То и дело я засыпала от усталости, тогда отец стучал мне сверху и кричал: “Ну,
чего там у тебя? Не слышу швейной машинки!” Я просыпалась и работала дальше.
<…>
Пока не выпадал снег,
мы ходили в деревянных башмаках, и, если кто-то завязал в грязи, остальные его
вытаскивали. При входе в школу стояло множество таких башмаков, часто
перепутанных, и, прежде чем каждый находил свою пару, происходила настоящая
свалка. На уроках нередко сидели в мокрых чулках. Мы с сестрой вязали перчатки,
но их всегда не хватало. Малышам они тоже были нужны, чтоб кататься на санках
или лепить снеговика. И каждый день рвались штаны. Поэтому-то отец и заставлял
меня штопать и чинить до десяти часов вечера, когда остальные уже лежали в
кроватях. Сам он тоже ложился. Если ж мне становилось невмоготу, я шла в
кладовку, открывала дверь настежь и вставала за ней. Только там, за распахнутой
дверью, я могла спрятаться от всех и хорошенько выплакаться.
Я плакала так горько,
что мой передник насквозь промокал. В такие минуты я всегда думала о том, что у
нас больше нет матери. И почему умерла именно наша мама, ведь у нее было так
много детей? Потом я умывалась, чтоб меня не видели заплаканной. Бывало, кто-то
спросит, почему фартук у меня мокрый и мятый, но я так никому и не открылась. Дважды
в неделю в школе было рукоделие, в эти дни отец запихивал в мой ранец старые, а
иногда и грязные штаны, чтоб я починила их в школе, он считал, что другим
рукоделием мне заниматься не обязательно. Я стеснялась вытаскивать это рванье из ранца. Тогда подходила учительница и доставала
сама. Дети смеялись, а мне было очень стыдно. У других была с собой вышивка,
какие-нибудь красивые яркие вещи.
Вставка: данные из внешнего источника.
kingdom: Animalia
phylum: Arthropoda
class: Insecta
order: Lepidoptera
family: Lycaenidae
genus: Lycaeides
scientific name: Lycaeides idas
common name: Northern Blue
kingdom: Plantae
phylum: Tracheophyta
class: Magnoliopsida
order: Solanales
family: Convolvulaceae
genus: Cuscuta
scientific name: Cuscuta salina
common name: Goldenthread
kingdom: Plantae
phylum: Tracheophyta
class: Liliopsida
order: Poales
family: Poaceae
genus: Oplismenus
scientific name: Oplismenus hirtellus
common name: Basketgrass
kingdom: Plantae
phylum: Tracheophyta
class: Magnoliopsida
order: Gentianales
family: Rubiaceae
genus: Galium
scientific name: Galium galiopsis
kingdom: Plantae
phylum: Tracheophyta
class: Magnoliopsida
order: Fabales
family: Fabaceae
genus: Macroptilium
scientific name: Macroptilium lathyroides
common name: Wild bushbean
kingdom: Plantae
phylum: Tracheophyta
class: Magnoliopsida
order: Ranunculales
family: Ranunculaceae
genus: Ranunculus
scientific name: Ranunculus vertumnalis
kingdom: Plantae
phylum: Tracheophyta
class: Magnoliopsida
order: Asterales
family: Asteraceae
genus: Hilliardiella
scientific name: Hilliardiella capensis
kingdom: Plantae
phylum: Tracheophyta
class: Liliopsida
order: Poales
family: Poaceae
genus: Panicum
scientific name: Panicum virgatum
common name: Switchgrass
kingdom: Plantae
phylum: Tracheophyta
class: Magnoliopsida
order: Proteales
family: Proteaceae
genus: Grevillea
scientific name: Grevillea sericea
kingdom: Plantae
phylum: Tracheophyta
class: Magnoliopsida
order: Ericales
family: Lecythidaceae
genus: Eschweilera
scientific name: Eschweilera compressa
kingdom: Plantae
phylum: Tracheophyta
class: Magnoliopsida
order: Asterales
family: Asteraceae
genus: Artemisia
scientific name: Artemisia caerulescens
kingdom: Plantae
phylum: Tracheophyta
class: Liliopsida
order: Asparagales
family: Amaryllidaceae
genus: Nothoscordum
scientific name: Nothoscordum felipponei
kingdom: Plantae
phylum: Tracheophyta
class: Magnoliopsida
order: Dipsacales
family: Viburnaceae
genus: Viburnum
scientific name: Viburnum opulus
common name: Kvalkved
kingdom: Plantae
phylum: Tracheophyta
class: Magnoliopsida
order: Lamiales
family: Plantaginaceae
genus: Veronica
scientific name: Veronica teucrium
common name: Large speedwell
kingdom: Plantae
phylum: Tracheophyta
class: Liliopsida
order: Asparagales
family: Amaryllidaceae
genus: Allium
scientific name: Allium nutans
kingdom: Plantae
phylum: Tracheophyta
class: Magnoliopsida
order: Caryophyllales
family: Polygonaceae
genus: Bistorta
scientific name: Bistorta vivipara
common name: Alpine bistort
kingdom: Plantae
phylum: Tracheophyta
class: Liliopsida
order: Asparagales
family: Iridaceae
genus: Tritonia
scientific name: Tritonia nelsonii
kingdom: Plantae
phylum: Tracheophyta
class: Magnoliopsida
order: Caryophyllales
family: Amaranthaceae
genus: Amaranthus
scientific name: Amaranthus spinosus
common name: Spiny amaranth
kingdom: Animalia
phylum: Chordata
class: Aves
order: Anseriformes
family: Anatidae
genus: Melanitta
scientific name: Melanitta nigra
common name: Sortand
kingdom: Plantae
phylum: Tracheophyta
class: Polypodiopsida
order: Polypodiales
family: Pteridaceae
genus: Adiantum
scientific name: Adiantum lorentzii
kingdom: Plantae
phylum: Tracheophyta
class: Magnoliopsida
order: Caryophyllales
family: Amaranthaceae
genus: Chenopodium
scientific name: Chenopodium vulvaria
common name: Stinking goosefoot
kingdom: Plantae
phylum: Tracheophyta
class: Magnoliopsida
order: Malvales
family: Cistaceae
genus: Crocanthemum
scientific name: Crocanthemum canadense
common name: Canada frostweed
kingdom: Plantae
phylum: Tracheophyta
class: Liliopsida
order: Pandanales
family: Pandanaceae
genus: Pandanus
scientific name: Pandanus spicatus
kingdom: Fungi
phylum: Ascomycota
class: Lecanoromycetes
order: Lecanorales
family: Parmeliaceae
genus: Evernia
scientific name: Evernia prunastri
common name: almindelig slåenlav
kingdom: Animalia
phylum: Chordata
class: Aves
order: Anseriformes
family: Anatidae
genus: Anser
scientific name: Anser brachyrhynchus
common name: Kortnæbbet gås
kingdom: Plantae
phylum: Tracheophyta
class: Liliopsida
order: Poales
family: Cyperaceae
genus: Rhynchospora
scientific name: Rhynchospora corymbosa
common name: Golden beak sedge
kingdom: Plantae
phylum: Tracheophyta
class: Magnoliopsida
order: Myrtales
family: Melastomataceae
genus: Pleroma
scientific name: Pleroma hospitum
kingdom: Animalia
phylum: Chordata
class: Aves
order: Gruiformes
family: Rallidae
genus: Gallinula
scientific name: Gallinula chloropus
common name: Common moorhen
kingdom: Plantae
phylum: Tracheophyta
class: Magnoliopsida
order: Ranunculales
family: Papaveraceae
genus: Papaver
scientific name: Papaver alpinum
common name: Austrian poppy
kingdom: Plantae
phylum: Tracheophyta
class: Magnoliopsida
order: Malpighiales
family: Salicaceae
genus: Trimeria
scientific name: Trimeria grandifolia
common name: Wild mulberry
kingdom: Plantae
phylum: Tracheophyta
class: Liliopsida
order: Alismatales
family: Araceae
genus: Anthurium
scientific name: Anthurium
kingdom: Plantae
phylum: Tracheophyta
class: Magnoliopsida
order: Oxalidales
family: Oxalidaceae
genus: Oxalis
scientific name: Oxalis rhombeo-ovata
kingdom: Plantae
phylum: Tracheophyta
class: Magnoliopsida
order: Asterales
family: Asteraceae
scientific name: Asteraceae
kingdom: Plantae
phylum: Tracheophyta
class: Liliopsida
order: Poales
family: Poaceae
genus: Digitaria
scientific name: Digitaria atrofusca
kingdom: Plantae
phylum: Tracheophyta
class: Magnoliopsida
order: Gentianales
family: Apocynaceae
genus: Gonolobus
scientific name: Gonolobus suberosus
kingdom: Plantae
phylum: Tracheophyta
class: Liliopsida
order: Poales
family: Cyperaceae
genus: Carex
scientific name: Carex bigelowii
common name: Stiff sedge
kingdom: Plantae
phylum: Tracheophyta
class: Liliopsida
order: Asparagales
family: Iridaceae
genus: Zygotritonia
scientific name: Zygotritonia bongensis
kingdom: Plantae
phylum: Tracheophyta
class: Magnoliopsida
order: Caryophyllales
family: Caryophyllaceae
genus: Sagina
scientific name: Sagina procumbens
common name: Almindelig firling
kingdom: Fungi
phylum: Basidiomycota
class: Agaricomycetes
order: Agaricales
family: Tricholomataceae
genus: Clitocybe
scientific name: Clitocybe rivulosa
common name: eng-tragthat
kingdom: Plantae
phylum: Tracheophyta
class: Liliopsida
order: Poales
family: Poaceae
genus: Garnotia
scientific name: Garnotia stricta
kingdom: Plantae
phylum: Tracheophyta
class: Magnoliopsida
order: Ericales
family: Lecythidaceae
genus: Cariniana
Но учительница одергивала остальных девочек:
“Радуйтесь, что у вас есть мать!” Три девочки были на моей стороне, они не
смеялись, а жалели меня, потому что дома им все объяснили их мамы. <…>
На переменах я не
могла играть с другими детьми, потому что у меня не было штанов. Я прислонялась
к стенке и смотрела. Однажды ко мне подошла дочка учителя, она отвела меня на половину
учителя и спросила, не могу ли я на перемене наполнить водой огромный бак в
плите. Так я стала каждый день доверху наполнять этот бак, за что жена учителя
меня кормила обедом. Как-то раз пришли другие дети и хотели меня прогнать, но
она им не позволила. Еще она дарила мне кое-какие платья своей дочери. Тут уж
все мне стали завидовать и называть учительской любимицей. Одно платье
оказалось коротко, и отец взял и оторвал подпушку, так что все нитки вылезли
наружу. Назавтра я как всегда наполняла бак на перемене, как вдруг за моей
спиной раздался резкий голос жены пономаря: “Эй, неряха, ты уже достаточно большая, чтобы подшить себе
юбку!”. Я посмотрела на свой подол и очень смутилась. На следующий день,
проходя мимо, жена пономаря в упор посмотрела на мою юбку, но я уже все
поправила. Отец говорил, что девочкам перчатки не нужны — по пути в школу мы
можем прятать руки в передник. Но поскольку у нас не было ни штанов, ни нижних
юбок, ни накидок, а только тоненькие платьица, нам было очень холодно. Мальчики
одевались получше: у них были подштанники, а сверху —
штаны на подтяжках. Сзади на штанах отстегивалось окошко, чтобы справлять
нужду. Еще у них были куртки из толстой материи, шапки и перчатки. Благодаря
заплатам их одежда становилась еще теплей. Зимой и в дождливые дни мы ума не
могли приложить, где бы нам все высушить, а переодеться было не во что. Новая
одежда у нас появлялась редко. На Рождество мать Маередера
приносила нам огромную корзину детских вещей и рождественское печенье. Это было
важным событием, о котором помнили долго.